→ Vorliegender Text:
┌────────

Ich will deutlich sagen, dass ich heute für meine Fraktion noch nicht sagen möchte und kann, wie wir uns am Ende der Diskussion in der zweiten Beratung zu diesem Staatsvertrag verhalten werden. Ich will allerdings schon sagen, dass die PDS insgesamt in den ostdeutschen Landtagen diesen Staatsvertrag nicht scheitern lassen wird, weil wir natürlich auch in der Verantwortung stehen, dass dieser Staatsvertrag in der Sache in Kraft tritt, damit überhaupt eine Gebührenerhöhung kommt.
Ich wünsche mir, dass wir uns im Ausschuss sehr nüchtern, aber auch sehr intensiv darüber unterhalten. Deswegen werden wir einer Überweisung selbstverständlich zustimmen. Ich will bei meinen Kollegen jetzt schon anregen, dass wir uns im Ausschuss auch noch einmal eine Anhörung der Anstalten und der Kommission zur Ermittlung des Finanzbedarfs zu Gemüte führen; denn der Staatsvertrag weicht doch deutlich vom KEF-Vorschlag ab. - Vielen Dank.
Frau Präsidentin! Meine Damen und Herren! Vielen Dank für die Eventualität, die Sie mir angeboten haben. - Herr Höhn hat das sehr moderat vorgetragen. Vielen Dank, Herr Höhn.
Wir werden uns über die verfassungsrechtliche Problematik im Ausschuss sicherlich sehr gründlich unterhalten können. Es gibt dazu im Urteil des Bundesverfassungsgerichts auch - -
Herr Lukowitz, moderieren Sie bitte nicht an. Sie müssten sich jetzt entscheiden. Wenn Sie anfangen, Ihre Rede zu halten, dann können Sie sie nicht mehr zu Protokoll geben. Sie können gern reden, aber ich will sie vorher darauf hinweisen.
denn die Problematik ist spannend und sie wird uns alle noch sehr interessieren. - Also gut. Sehr geehrte Frau Präsidentin, ich bitte um die Genehmigung, meine Rede zu Protokoll geben zu dürfen.
Vielleicht wollen Sie einen spannenden Krimi sehen, eine kulturgeschichtliche Dokumentation, ein politisches Magazin, ein fesselndes Fußballspiel oder natürlich seriöse Nachrichten aus aller Welt, aber auch aus Ihrer Region - all das beschert uns das duale System im Wettstreit und im Nebeneinander des öffentlich-rechtlichen und des privaten Rundfunks. Lassen Sie mich das Thema etwas anders angehen als mein Vorredner Herr Höhn.
Das duale Rundfunksystem hat in diesem Jahr seinen 20. Geburtstag gefeiert. Im Jahr 1984 nahmen die ersten privaten Radio- und Fernsehkanäle den Sendebetrieb auf. Heute sind in Deutschland rund drei Dutzend Fernsehprogramme empfangbar - eines der umfangreichsten Free-TV-Angebote der Welt. Deutschland ist hier ausnahmsweise einmal Spitze, anders als beispielsweise bei Pisa.

└────────

→ Ausgelesene Angaben:
┌────────

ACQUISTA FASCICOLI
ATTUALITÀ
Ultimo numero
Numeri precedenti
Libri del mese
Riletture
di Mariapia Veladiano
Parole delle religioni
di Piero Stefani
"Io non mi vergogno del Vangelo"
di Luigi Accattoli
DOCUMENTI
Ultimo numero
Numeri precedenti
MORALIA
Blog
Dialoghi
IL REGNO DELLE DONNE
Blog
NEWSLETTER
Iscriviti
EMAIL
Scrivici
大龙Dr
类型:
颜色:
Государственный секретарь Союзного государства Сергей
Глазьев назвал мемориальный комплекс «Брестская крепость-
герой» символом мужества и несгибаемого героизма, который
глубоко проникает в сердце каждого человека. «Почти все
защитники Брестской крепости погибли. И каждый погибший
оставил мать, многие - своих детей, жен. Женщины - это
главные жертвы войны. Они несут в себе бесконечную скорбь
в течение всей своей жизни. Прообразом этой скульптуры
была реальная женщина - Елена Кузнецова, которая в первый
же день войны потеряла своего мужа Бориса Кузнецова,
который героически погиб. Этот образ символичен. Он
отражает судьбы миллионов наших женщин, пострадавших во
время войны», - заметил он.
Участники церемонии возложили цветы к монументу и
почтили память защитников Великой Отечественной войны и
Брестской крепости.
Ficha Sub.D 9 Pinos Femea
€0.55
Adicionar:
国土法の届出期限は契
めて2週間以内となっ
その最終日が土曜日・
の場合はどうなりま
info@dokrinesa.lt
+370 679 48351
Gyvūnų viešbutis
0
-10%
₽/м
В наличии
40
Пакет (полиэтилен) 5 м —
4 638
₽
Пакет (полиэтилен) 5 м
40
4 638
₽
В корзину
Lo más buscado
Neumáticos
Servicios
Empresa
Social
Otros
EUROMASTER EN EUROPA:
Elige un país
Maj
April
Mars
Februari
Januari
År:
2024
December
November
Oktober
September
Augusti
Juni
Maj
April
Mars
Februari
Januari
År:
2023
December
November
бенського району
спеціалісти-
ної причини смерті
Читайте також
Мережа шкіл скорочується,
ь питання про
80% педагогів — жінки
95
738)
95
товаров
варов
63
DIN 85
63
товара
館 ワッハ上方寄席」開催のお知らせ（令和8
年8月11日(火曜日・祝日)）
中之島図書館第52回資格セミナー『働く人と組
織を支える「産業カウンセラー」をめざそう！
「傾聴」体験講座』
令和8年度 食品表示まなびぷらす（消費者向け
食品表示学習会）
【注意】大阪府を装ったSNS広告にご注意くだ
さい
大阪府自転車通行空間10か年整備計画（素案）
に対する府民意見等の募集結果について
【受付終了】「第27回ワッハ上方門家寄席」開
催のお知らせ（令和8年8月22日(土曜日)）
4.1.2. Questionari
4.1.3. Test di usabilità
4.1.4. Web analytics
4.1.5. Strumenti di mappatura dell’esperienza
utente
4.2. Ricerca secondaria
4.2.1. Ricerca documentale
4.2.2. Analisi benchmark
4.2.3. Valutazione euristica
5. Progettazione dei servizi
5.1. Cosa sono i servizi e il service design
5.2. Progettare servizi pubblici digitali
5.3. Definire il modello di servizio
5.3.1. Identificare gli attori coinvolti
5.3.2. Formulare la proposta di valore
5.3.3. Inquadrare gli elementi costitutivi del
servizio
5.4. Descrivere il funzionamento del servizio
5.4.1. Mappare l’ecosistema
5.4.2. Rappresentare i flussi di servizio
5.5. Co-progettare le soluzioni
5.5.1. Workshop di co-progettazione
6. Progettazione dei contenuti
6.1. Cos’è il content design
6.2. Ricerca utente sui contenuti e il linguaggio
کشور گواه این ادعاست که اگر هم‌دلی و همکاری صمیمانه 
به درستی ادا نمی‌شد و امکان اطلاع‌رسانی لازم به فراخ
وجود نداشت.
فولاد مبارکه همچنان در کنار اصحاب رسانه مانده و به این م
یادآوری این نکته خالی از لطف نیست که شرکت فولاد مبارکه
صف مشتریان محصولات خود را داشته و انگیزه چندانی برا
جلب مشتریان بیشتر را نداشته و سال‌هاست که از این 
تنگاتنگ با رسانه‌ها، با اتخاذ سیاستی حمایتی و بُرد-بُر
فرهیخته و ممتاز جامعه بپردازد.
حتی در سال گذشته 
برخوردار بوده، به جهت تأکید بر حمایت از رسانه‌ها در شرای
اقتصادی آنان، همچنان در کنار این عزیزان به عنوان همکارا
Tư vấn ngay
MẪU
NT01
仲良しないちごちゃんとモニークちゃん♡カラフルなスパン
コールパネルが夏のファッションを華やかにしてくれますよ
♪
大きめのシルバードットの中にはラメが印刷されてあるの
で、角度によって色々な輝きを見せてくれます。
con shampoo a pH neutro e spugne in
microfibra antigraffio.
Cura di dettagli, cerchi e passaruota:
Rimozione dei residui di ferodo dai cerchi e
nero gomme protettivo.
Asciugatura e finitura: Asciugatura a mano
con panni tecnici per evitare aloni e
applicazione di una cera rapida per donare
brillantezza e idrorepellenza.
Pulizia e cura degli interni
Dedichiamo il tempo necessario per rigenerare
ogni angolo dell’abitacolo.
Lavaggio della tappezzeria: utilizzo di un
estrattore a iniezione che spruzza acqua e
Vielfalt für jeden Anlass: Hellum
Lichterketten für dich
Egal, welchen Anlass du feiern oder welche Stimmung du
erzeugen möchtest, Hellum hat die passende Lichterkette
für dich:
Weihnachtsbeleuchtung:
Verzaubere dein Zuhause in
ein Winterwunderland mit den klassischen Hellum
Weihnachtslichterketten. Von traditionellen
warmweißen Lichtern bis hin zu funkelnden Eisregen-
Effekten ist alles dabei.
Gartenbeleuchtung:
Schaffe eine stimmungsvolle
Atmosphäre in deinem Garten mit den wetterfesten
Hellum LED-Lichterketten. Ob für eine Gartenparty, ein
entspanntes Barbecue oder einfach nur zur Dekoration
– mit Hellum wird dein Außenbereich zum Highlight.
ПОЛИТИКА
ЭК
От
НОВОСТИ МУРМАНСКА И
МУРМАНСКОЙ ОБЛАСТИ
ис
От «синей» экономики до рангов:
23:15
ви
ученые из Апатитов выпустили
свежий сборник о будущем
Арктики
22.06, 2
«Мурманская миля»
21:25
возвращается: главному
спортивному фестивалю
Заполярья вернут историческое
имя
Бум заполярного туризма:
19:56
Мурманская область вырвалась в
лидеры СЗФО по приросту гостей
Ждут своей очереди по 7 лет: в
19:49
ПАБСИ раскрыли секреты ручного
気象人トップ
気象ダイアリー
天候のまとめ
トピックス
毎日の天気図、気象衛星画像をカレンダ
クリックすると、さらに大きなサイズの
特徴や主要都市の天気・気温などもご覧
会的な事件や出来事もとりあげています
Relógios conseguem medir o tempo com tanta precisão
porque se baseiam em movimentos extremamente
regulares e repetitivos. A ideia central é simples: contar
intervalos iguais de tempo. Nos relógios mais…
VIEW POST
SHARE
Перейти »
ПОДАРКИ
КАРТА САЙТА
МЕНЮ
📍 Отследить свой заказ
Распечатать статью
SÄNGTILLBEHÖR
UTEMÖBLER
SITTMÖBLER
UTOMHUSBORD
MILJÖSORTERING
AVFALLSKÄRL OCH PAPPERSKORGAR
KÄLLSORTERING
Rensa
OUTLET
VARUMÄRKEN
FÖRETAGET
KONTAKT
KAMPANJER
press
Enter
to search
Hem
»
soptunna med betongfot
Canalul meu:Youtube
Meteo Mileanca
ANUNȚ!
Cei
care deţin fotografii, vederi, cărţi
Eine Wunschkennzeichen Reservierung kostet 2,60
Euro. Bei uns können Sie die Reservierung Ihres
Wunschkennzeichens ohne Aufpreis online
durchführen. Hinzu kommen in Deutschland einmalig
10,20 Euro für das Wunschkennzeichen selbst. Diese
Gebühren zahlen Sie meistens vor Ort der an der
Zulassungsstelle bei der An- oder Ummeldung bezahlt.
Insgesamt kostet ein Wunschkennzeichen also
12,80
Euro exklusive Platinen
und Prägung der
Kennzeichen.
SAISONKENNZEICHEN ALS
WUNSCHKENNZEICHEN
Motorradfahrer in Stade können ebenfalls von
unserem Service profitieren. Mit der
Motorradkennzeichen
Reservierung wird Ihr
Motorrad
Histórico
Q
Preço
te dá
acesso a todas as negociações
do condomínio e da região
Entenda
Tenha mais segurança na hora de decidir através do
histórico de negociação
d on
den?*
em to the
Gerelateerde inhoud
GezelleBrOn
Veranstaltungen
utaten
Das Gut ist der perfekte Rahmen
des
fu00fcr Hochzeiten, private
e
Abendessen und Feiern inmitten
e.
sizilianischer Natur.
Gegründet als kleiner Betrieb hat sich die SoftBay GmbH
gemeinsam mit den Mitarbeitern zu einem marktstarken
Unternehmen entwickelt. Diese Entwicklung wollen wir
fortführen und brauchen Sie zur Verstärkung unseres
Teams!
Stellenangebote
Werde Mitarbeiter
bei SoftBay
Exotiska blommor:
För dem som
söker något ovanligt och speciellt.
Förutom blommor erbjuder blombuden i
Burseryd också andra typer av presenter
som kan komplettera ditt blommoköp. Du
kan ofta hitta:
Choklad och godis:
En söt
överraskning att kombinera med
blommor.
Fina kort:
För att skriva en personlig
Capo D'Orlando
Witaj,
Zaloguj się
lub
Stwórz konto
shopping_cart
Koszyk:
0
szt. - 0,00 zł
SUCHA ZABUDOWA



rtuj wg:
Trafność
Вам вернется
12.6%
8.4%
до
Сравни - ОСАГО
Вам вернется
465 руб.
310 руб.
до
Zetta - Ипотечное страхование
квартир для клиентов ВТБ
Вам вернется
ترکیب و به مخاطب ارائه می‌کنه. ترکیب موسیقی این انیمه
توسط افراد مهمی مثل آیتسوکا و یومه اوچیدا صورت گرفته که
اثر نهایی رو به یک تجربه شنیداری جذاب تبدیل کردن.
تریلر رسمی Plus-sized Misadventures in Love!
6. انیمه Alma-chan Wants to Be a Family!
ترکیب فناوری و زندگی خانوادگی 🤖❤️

└────────

→ Arbeitsaufträge:
a. Zähle alle Arten von Sendungen auf, die in der Debatte zum Rundfunkstaatsvertrag als Beispiele für das Angebot des dualen Systems genannt werden.
b. Schreibe die Debatte zum Rundfunkstaatsvertrag im Anschluss an ihren letzten Satz weiter.

→ Antworten:
a.
- ein spannender Krimi
- eine kulturgeschichtliche Dokumentation
- ein politisches Magazin
- ein fesselndes Fußballspiel
- seriöse Nachrichten aus aller Welt und aus der Region

b.
Wir Liberalen verschweigen nicht, dass wir große Anhänger des dualen Rundfunksystems sind und damit auch des privaten Rundfunks. Wir sind also für ausgewogene strukturelle Marktmechanismen in der immer komplexer werdenden Medienwelt. Ich erwähne dies so
prononciert, weil ich umgekehrt auch keinen Zweifel daran aufkommen lassen möchte, dass der öffentlichrechtliche Rundfunk zu den unabdingbaren Voraussetzungen unserer Demokratie und des grundsätzlich zu gewährleistenden Informationsanspruches gehört. Dass dafür sowohl eine angemessene transparente Finanzausstattung als auch eine ständig zu untersetzende Innovationsfähigkeit von ARD, ZDF und Deutschlandradio gewährleistet sein muss, ist gleichermaßen unbestritten.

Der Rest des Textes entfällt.